Mungkin sekali ada 1 anak yang usul, dan yang lain dengan segera
menyetujuinya. De facto, semua berjalan
dengan damai. Tidak ada pertentangan dan perdebatan. Semua melemparkan 4 buah
karet gelang ketika mereka ikut bermain.
Hampir semua
peserta pernah menjadi pemenang dalam 1 kali permainan. Tampaknya faktor
keberuntungan ikut menentukan kemenangan masing-masing peserta. Di antara para
pemain itu, ada 1 anak yang hampir tidak pernah menang. Karet gelang yang ada
di tangannya pelan-pelan habis, seiring dengan banyaknya permainan yang dia
ikuti. Meski kalah dan karetnya habis, anak itu tidak menunjukkan kekecewaan
atau protes. Dia menerimanya dengan tenang, karena permainan itu sederhana,
diamati oleh semua peserta dengan jelas, dan tanpa penipuan. Orang lain /
penonton seperti diri saya ini, meskipun tidak mendapat penjelasan, dengan
menonton permainan mereka, dapat dengan mudah memahami permainan itu.
Belajar
kejujuran
Ketika
mengamati dan berada di tengah anak-anak
yang sedang bermain karet, mereka menyatakan dengan tindakan bahwa kejujuran itu ada, dan mereka hidupi. Tindakan mereka selama menjadi pemain adalah
bukti nyata sebuah kejujuran. Dalam
renungan saya, saya yakin bahwa anak-anak itu belum / tidak pernah membaca
kamus bahasa Indonesia, karya Purwadarminta tentang arti kejujuran. Namun,
ketika melaksanakannya, ada beberapa unsur / nilai penting yang ada pada diri
mereka. Pertama, mereka mengerti apa yang mereka sepakati, kedua, mereka mampu
melaksanakannya, ketiga, mereka mau melaksanakannya, dan keempat, mereka
melaksanakannya secara utuh. Yang
dipikirkan, yang disepakati dan yang dilaksanakan itu “satu rantai” atau “satu
paket”. Itulah kejujuran. Hasilnya
adalah kedamaian bagi dirinya dan bagi orang lain.
Anak-anak
kecil / remaja di sebuah kampung di daerah pedalaman, ternyata bisa bertindak
jujur. Saya tidak tahu siapa yang
mengajarkan kejujuran itu kepada mereka. Kejujuran adalah bagian penting dari
sebuah kehidupan, baik kehidupan pribadi, kehidupan keluarga, kehidupan di
sebuah perusahaan, maupun kehidupan berbangsa dan bernegara. Modal sudah ada pada anak-anak itu. Namun,
dalam kenyataannya, di tengah-tengah orang-orang yang dulu pernah mengalami
masa anak-anak / remaja dan kini sudah menjadi orang-orang dewasa, kejujuran itu makin sulit ditemukan. Kejujuran sering dibungkam dengan segepok
uang / barang. Kejujuran dipandang sebagai pengganggu kehidupan.
Kejujuran
pada anak-anak dan remaja ditanamkan, dipuji dan dicari, namun kejujuran yang sama di banyak kalangan dan di
banyak bidang kehidupan, sering dihindari. Mereka yang hidup jujur malah
dianggap sok suci, sok tahu, dan malah dijauhi.
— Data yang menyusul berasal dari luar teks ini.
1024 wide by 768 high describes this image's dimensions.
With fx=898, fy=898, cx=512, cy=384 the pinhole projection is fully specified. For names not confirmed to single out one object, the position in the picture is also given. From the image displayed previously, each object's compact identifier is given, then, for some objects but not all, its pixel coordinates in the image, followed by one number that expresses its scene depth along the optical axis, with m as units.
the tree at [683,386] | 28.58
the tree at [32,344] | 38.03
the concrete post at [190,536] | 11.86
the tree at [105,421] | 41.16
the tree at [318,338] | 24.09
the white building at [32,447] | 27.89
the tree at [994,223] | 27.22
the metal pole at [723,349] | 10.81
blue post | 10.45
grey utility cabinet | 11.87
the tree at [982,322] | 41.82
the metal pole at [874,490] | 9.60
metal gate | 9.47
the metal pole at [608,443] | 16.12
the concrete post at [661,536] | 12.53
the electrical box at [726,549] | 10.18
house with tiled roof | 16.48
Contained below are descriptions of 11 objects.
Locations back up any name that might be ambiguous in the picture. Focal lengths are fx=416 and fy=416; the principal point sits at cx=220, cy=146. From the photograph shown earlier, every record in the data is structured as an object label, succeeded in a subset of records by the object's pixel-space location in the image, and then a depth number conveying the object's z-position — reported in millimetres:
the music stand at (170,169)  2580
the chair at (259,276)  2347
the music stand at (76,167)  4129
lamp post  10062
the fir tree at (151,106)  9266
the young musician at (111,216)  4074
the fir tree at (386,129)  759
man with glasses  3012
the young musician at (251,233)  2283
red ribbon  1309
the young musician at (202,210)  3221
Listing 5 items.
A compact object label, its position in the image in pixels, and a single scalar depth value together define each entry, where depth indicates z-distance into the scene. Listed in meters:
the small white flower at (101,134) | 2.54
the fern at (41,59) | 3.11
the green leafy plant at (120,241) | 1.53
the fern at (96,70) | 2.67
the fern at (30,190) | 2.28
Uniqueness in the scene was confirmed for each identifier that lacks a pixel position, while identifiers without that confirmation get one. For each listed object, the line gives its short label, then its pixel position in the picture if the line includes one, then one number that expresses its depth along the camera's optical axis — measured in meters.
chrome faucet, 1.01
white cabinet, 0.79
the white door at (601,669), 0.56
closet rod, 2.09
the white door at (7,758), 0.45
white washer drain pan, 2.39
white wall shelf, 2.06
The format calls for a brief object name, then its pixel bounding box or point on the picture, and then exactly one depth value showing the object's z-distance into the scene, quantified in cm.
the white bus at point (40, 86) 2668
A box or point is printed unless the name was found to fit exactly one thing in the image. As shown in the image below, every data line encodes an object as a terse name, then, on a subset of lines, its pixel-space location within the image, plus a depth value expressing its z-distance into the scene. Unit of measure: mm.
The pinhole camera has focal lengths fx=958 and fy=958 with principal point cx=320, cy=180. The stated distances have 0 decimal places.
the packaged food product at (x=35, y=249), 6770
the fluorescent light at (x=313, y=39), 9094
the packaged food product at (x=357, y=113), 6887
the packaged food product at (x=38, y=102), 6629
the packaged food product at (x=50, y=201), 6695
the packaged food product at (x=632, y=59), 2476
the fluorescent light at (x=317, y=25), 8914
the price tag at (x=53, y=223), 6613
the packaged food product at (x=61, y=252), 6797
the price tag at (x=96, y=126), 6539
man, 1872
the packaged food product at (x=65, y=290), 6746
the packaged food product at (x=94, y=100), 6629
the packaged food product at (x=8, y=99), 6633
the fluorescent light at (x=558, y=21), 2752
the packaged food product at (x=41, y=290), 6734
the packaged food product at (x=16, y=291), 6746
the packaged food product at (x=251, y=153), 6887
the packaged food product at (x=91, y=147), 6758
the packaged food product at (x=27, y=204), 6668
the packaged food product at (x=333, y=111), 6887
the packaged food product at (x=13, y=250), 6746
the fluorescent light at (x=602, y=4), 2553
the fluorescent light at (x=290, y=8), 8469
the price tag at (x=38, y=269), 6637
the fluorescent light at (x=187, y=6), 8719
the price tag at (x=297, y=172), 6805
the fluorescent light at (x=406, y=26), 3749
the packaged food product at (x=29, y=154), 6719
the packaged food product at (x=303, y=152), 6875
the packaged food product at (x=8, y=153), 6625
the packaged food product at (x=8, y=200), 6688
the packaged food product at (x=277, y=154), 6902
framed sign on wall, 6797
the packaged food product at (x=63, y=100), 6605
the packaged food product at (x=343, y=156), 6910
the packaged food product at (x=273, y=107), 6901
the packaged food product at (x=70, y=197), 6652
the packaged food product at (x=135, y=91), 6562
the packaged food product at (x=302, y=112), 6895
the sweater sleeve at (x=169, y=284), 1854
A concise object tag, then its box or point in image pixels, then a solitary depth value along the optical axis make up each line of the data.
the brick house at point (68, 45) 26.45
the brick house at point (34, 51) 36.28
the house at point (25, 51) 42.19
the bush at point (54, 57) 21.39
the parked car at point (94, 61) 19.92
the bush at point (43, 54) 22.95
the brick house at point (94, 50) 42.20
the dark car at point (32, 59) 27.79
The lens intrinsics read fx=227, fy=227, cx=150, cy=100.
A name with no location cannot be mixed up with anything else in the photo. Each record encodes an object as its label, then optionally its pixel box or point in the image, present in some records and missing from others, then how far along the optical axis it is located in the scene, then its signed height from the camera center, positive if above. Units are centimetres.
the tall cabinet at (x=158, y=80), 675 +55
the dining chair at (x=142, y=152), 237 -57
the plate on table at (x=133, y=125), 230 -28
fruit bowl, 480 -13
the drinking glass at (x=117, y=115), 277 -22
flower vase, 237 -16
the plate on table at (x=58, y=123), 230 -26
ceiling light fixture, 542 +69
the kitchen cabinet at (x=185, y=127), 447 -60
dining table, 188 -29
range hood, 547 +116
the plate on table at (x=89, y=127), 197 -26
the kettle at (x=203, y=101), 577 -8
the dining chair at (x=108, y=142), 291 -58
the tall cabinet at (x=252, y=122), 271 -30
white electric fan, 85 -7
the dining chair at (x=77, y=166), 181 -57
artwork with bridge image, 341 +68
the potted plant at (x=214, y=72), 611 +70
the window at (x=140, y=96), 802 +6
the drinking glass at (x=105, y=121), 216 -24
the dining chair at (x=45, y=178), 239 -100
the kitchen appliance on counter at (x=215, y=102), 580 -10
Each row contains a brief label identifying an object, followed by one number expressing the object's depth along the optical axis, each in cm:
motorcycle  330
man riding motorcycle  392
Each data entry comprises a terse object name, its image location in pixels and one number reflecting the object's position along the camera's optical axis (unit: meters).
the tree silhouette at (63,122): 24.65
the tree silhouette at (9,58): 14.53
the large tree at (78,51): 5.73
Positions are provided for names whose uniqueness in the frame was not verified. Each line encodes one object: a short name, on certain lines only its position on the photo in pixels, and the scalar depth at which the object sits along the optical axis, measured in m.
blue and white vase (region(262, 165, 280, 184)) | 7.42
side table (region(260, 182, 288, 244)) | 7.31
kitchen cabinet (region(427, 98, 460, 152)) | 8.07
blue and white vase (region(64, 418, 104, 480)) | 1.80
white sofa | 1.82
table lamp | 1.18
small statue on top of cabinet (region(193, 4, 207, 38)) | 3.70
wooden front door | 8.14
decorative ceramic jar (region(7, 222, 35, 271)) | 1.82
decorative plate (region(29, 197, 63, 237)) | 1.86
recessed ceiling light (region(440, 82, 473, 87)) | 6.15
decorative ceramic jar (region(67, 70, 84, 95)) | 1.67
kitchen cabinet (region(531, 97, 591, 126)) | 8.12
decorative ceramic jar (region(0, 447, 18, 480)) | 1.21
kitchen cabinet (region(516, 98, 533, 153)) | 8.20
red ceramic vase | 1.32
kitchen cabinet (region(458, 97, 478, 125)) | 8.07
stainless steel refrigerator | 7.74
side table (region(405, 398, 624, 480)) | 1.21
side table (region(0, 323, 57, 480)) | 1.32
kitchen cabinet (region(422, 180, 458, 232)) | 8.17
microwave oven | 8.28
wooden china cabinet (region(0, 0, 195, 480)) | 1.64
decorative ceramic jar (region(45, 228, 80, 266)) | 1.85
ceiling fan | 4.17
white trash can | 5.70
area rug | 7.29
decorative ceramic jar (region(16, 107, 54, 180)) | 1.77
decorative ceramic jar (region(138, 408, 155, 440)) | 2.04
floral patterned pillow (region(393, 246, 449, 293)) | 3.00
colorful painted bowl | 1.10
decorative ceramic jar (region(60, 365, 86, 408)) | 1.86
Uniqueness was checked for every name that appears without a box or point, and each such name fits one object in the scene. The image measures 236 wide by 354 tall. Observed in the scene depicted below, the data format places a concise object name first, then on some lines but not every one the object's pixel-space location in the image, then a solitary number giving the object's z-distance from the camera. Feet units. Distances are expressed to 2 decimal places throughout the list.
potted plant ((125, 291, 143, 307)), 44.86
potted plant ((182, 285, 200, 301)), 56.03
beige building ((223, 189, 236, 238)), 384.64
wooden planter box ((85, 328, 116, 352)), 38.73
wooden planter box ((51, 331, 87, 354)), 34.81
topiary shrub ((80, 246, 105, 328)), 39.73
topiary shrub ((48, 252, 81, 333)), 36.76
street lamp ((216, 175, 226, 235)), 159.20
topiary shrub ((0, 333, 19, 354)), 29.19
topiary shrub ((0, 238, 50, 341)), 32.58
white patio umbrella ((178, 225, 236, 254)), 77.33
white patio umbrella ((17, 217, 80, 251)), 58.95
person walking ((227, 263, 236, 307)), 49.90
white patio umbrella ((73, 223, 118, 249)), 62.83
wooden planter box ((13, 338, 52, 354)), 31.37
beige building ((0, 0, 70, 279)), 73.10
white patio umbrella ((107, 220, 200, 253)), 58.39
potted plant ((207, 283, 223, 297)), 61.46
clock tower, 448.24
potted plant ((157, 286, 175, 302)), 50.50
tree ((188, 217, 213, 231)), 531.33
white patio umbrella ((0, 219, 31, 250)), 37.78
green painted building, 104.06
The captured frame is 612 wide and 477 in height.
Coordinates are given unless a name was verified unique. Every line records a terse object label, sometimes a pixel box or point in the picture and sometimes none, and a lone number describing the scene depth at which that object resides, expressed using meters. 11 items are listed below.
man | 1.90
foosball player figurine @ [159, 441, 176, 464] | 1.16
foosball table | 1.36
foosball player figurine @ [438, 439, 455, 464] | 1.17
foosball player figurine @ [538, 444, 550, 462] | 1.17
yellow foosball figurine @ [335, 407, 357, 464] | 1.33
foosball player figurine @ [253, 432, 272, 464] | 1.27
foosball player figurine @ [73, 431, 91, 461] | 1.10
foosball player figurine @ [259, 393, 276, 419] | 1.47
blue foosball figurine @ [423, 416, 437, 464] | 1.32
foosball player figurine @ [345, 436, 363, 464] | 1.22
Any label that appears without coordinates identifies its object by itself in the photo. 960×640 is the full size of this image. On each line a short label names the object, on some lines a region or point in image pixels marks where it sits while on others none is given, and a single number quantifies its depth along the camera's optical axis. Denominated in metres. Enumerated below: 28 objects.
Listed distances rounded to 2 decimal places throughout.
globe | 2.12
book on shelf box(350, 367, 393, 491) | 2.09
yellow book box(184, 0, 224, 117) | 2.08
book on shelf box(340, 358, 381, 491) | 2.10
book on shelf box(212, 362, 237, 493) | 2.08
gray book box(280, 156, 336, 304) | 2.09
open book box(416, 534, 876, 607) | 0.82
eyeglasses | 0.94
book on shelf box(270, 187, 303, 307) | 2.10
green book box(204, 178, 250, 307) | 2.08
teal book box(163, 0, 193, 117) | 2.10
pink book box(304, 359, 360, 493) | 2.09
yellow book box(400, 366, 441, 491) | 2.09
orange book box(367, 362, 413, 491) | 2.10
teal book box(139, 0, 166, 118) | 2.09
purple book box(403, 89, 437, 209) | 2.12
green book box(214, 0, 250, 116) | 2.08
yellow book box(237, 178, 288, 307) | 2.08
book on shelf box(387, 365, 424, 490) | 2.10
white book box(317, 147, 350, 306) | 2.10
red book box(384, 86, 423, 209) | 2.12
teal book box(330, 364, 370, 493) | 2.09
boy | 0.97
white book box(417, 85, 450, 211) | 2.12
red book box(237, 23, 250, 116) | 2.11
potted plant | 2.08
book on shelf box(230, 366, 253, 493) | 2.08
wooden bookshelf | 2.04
Ini bukti bahwa “kejujuran mau dijual belikan kayak barang dagangan”. Anak-anak kampung yang saya lihat sore itu,
telah mengajarkan kejujuran. Bahwa kejujuran itu membuat hidup ini damai. Di
sana tidak ada kepalsuan dan kemunafikan. Kejujuran tidak bisa dibeli, di toko
serba ada sekali pun, karena kejujuran
bukan benda / barang, tetapi sebuah
nilai yang ditanam di dalam hati manusia, oleh Sang Pencipta.